Upon Receipt Of Your Plants
Open your plants and inspect the same day received. We guarantee your plants to be in excellent condition and arrive alive. If you have any problems with your order, please contact us via email (do not call us, email us with pictures) and state the problem and photos of the problem along with your order # to firstname.lastname@example.org within 24 hours of order receival. No exceptions to this warranty so please, if you have any problems, we must receive an email within 24 hours of delivery.
The Mountain Mint, Pycnanthemum Is Not A Mint Unlike What Its Name Says, But It Is Just As Capable As An Actual Mint
The mountain mint, despite its name, is not the same as the actual mint as it belongs to a different family; however, their similar growth habit, appearance, and aroma can render it just as capable as one.
This group of twenty plants in the Pycnanthemum genus is native to the southeastern U.S., and these perennials bloom from July through September, growing in clumps up to about two to three feet tall.

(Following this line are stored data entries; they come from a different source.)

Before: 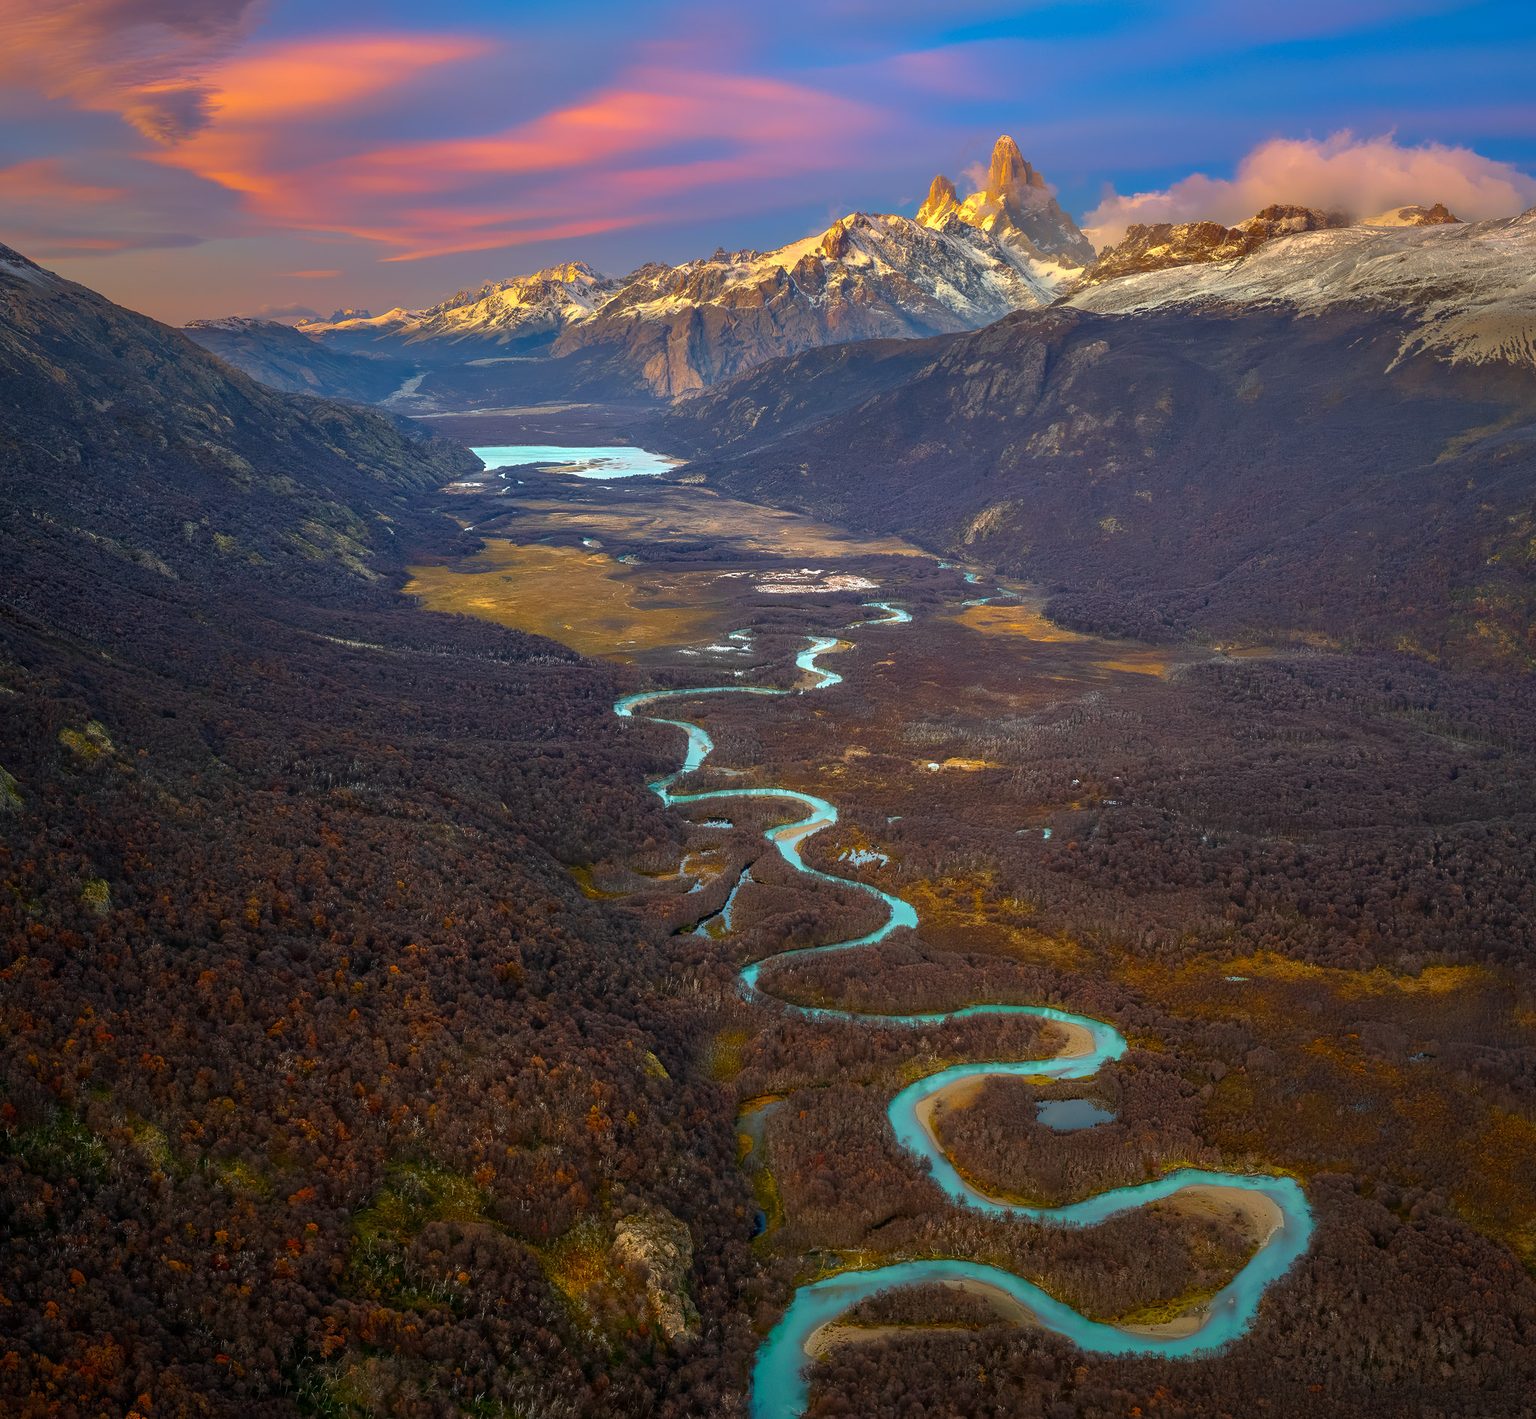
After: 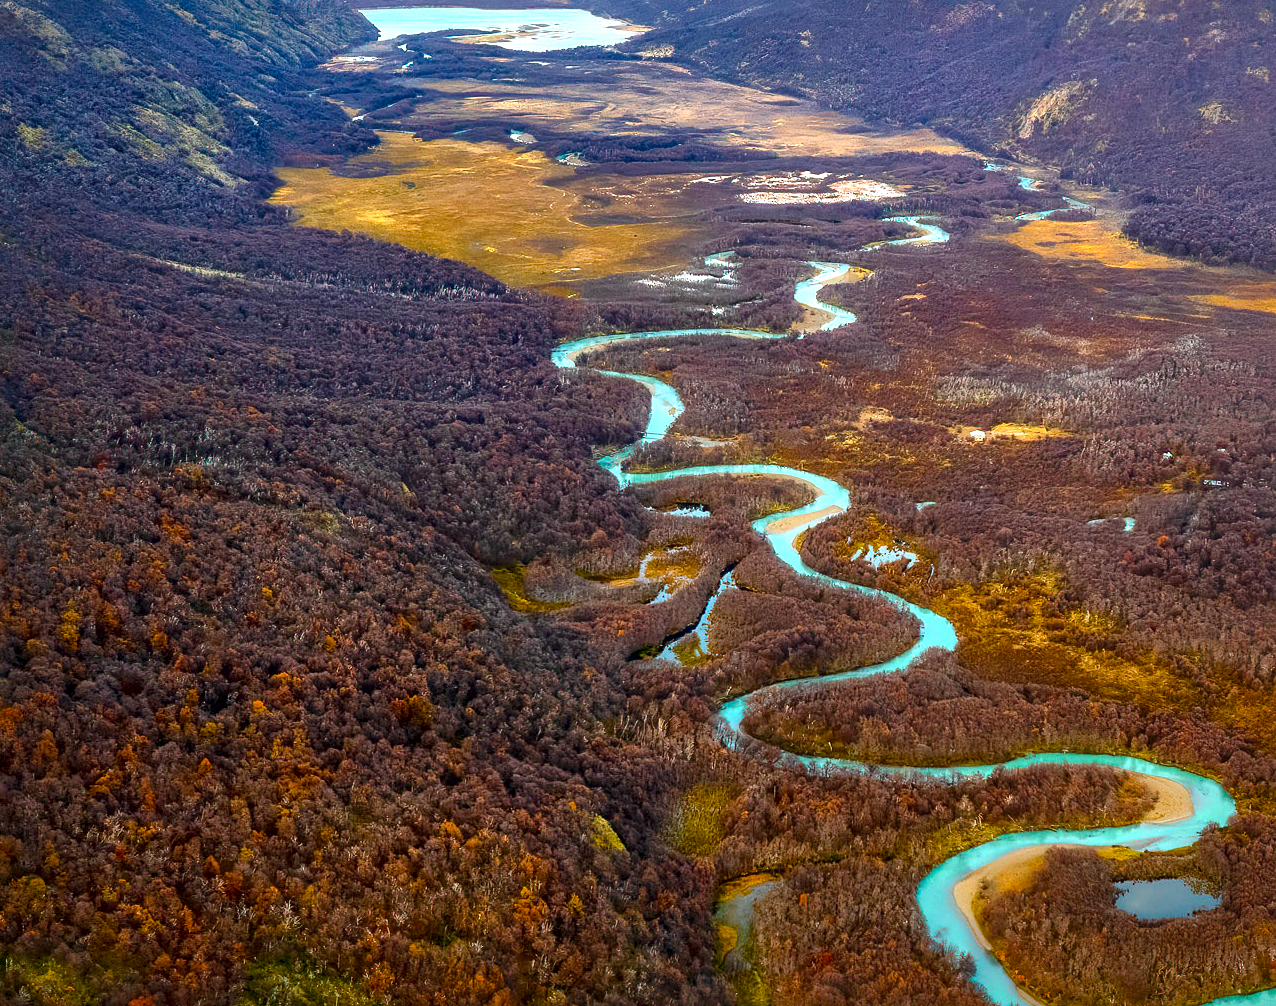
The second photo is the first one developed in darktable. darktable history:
local contrast: mode bilateral grid, contrast 21, coarseness 50, detail 171%, midtone range 0.2
crop: left 13.05%, top 31.04%, right 24.604%, bottom 15.755%
color balance rgb: perceptual saturation grading › global saturation 20%, perceptual saturation grading › highlights -25.286%, perceptual saturation grading › shadows 49.718%, global vibrance 20%
exposure: black level correction 0, exposure 0.698 EV, compensate highlight preservation false
color calibration: illuminant same as pipeline (D50), adaptation XYZ, x 0.346, y 0.359, temperature 5005.26 K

These plants produce a profusion of tubular flowers in white or pink with fragrant, dark green leaves and a strong spearmint aroma. People throughout history use the mountain mint as tea and as an ingredient in both sweet and sweet-savory dishes. This plant serves as an attention-grabber in native beds, meadows, and other naturalized areas. It attracts many insects to its flowers, including bees, wasps, flies, small butterflies, and beetles.

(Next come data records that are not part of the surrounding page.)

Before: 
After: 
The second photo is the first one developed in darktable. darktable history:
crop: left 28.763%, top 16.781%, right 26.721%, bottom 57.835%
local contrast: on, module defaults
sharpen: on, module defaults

Mountain Mint- Pycnanthemum While Similar To The Peppermint, Serves As Its Safer Alternative In Cuisine And Medicine
Mountain mint has its uses, both edible and medicinal. For the former, flower buds and leaves are raw or cooked, with a mild flavor like peppermint. They work as a good substitute for peppermint, especially if the herb is considered quite overpowering. The mountain mint makes an excellent addition to salads or as an ingredient in condiments. Edible mountain mint flowers help decorate a variety of dishes and teas. As for the mountain mint's medicinal uses, people use the tea to calm and treat menstrual disorders, indigestion, colic, coughs, colds, chills, and fevers. Headaches require a poultice from leaves, and people cut the flowering stems the moment flowering begins. Other uses of the mountain mint are as a flower filler and craft arrangements.

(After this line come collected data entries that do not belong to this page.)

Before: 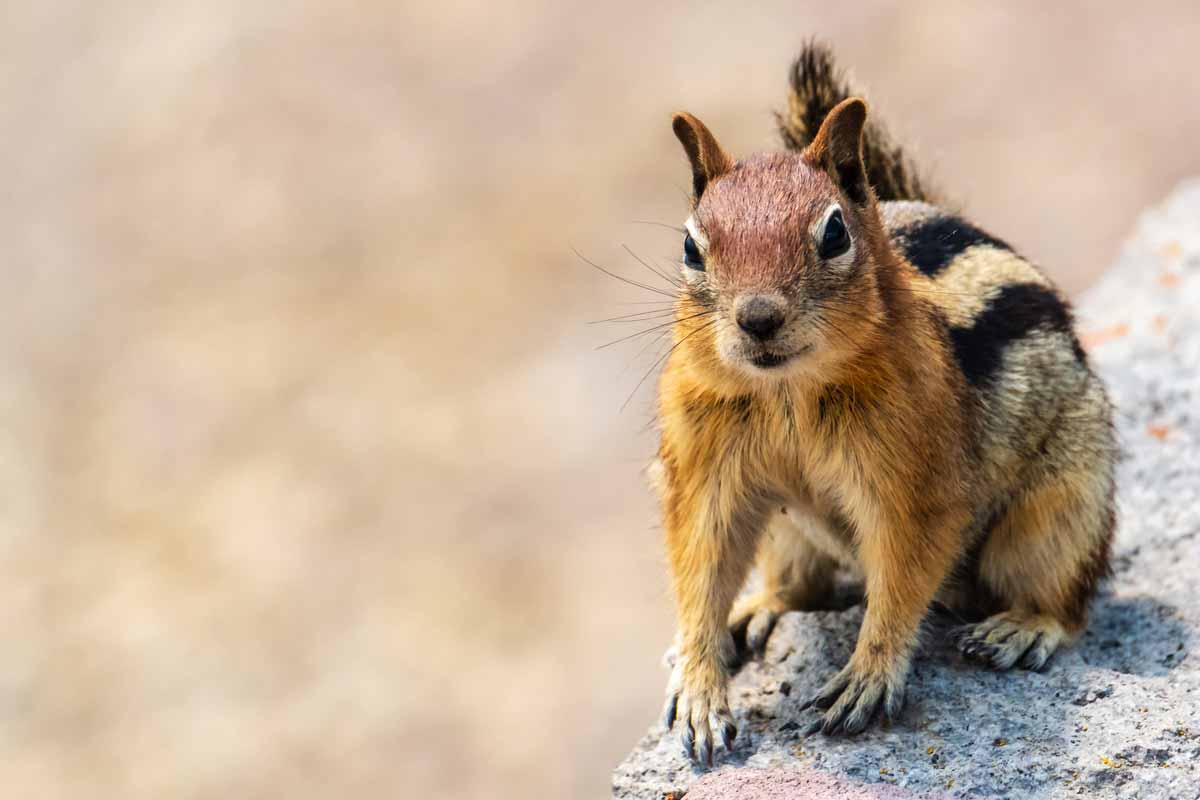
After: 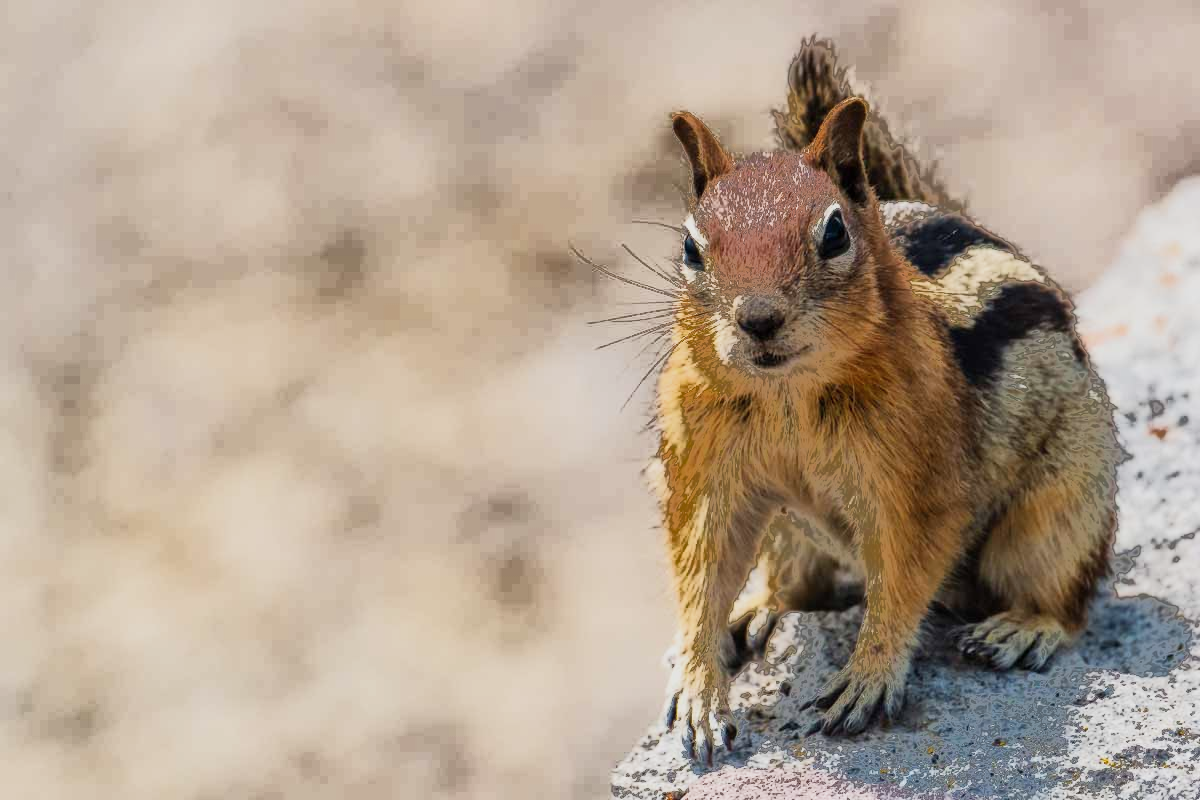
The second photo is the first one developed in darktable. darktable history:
sigmoid: contrast 1.22, skew 0.65
fill light: exposure -0.73 EV, center 0.69, width 2.2
contrast brightness saturation: saturation -0.05
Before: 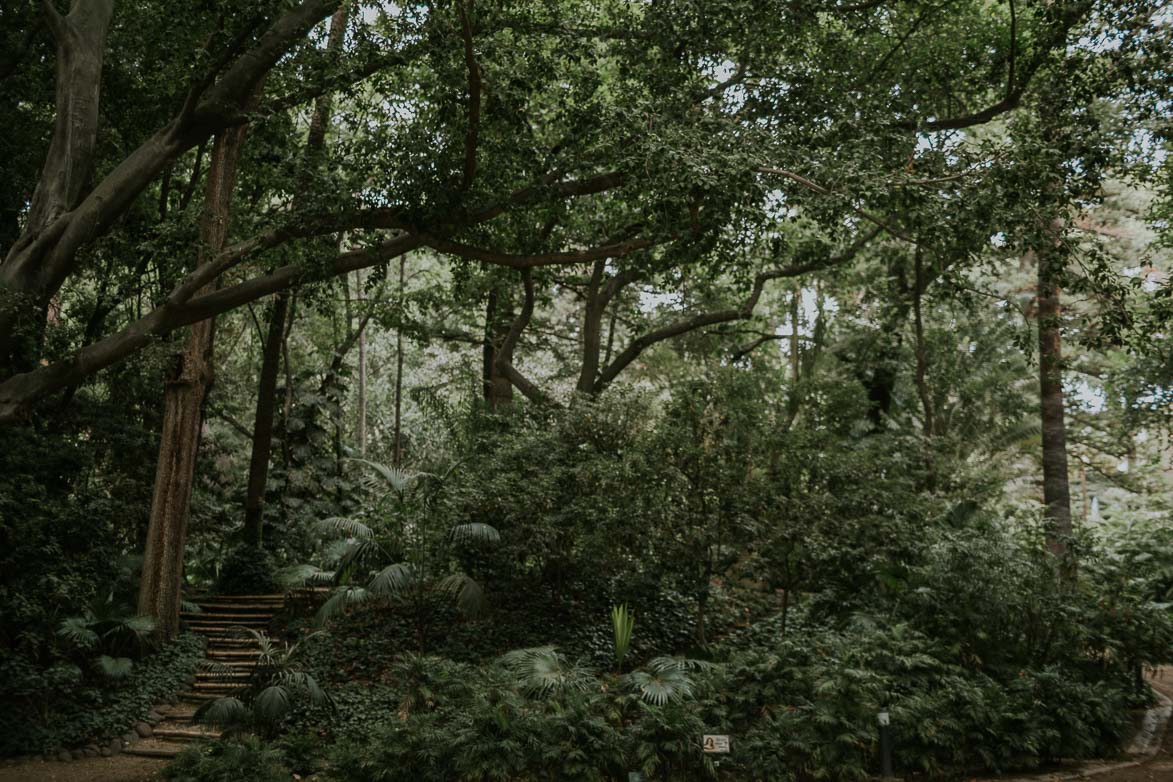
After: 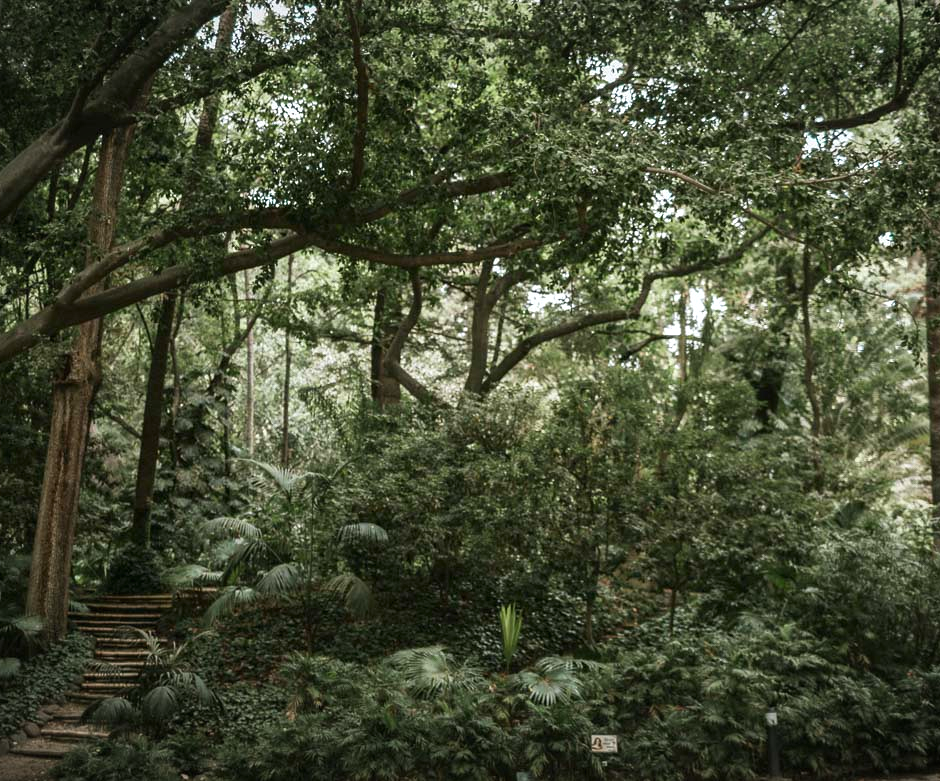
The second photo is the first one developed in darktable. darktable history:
crop and rotate: left 9.574%, right 10.285%
exposure: black level correction 0, exposure 0.892 EV, compensate highlight preservation false
vignetting: fall-off start 97.53%, fall-off radius 100.59%, width/height ratio 1.373, unbound false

The mountain mint prefers full sun to partial shade, especially in warmer areas where it needs some shade from the noonday heat. Since it is not picky about the soil type, it grows in almost any soil provided it has good drainage, and it can do well in poor and rocky soils, though it prefers richer soil. The mountain mint rarely needs watering unless there is a drought, and while the plant can survive this, it is quite susceptible to leaf rust, which watering can combat. If it is a rainy area, barely any additional water is necessary. Mountain mints require at least two feet of space to grow, ideally where some height is needed. However, the mountain mint may need staking in sheltered locations, and while it does its best in spreading through rhizomes, it is thankfully not as aggressive as other mints.